## Your assignment
In the copy, include every entry exactly but none of the pictures.

## Input
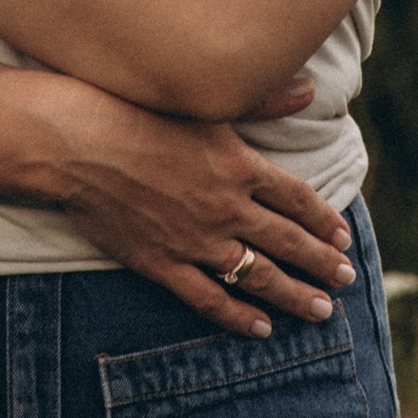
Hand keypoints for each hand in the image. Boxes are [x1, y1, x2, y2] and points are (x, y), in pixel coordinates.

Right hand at [19, 78, 355, 336]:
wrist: (72, 142)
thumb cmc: (132, 110)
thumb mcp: (201, 101)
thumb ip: (260, 99)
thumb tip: (308, 90)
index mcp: (238, 165)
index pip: (298, 200)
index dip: (324, 221)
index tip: (343, 238)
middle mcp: (225, 207)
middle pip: (287, 242)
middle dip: (321, 263)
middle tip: (345, 279)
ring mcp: (194, 240)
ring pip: (258, 276)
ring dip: (294, 295)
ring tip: (322, 310)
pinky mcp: (162, 262)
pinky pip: (209, 298)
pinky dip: (239, 316)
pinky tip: (261, 327)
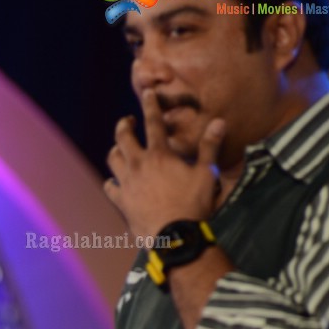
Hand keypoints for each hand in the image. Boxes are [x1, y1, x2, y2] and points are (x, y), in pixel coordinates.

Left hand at [105, 89, 223, 238]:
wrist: (173, 234)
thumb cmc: (193, 203)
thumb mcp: (206, 173)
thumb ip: (210, 146)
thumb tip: (219, 121)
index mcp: (159, 155)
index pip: (153, 123)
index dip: (150, 105)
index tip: (146, 93)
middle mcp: (138, 164)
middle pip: (123, 137)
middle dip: (124, 125)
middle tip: (127, 121)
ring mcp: (126, 183)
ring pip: (112, 159)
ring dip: (115, 150)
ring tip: (119, 147)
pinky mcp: (120, 201)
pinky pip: (109, 187)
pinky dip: (111, 181)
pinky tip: (114, 181)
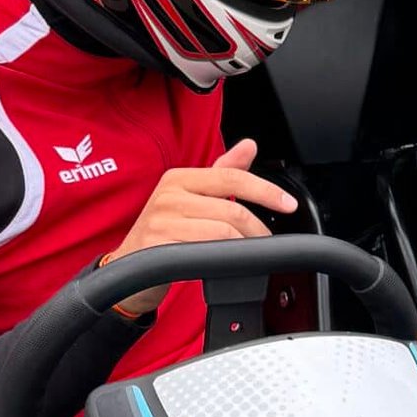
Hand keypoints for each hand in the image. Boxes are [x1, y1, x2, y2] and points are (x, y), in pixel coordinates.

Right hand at [105, 138, 296, 314]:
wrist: (128, 270)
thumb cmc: (163, 233)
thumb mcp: (189, 198)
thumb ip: (222, 172)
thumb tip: (249, 146)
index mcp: (178, 178)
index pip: (232, 177)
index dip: (265, 190)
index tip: (288, 204)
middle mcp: (168, 195)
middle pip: (231, 209)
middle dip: (257, 230)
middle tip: (265, 242)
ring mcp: (162, 221)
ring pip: (223, 232)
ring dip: (244, 247)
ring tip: (248, 254)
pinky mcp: (159, 248)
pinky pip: (205, 252)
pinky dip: (224, 259)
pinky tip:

## Written reply
Hand keypoints for each hand in the image. Boxes are [x1, y1, x2, y2] and points are (x, y), in pixel coordinates.

Right hand at [19, 78, 355, 336]:
wrist: (72, 142)
thumb cmc: (132, 110)
thumb mcp: (201, 101)
thumb ip: (260, 99)
thumb tip: (308, 90)
index mcp: (238, 165)
index pip: (298, 200)
index dip: (324, 221)
index tip: (343, 238)
middle mcp: (225, 207)
middle pip: (287, 242)
middle dip: (321, 263)
middle tip: (345, 279)
ring mcp: (194, 240)
ring pip: (258, 276)
ring dip: (294, 295)
ring tip: (322, 310)
pinky mcp: (162, 262)
pinky pip: (209, 298)
pinky dip: (239, 316)
pinky tip: (261, 327)
Hand keypoints for each hand in the image. Boxes are [x1, y1, x2, y2] and points are (x, y), in pixel coordinates.

Left hand at [105, 89, 223, 238]:
wrist: (173, 234)
thumb cmc: (193, 203)
thumb mcp: (206, 173)
thumb ip: (210, 146)
thumb tip: (219, 121)
index mcp: (159, 155)
index pip: (153, 123)
index dip: (150, 105)
index tip: (146, 93)
middle mcp: (138, 164)
middle pip: (123, 137)
middle dip: (124, 125)
middle tip: (127, 121)
ring mcp: (126, 183)
ring pip: (112, 159)
ring dip: (115, 150)
ring tip: (119, 147)
pinky mcp: (120, 201)
pinky pip: (109, 187)
pinky dip: (111, 181)
pinky tip: (114, 181)
Hand keypoints for each hand in the image. Boxes are [x1, y1, x2, y2] and points are (x, y), in pixel coordinates.

Right hand at [105, 138, 296, 314]:
wrist: (128, 270)
thumb cmc: (163, 233)
thumb mcp: (189, 198)
thumb ip: (222, 172)
thumb tip: (249, 146)
index mcp: (178, 178)
index pip: (232, 177)
index dip: (265, 190)
index tip: (288, 204)
middle mcp: (168, 195)
middle pip: (231, 209)
middle dip: (257, 230)
middle tip: (265, 242)
ring mcp: (162, 221)
ring pip: (223, 232)
ring dip: (244, 247)
ring tip: (248, 254)
pinky mcp: (159, 248)
pinky pip: (205, 252)
pinky dip: (224, 259)
pinky tip:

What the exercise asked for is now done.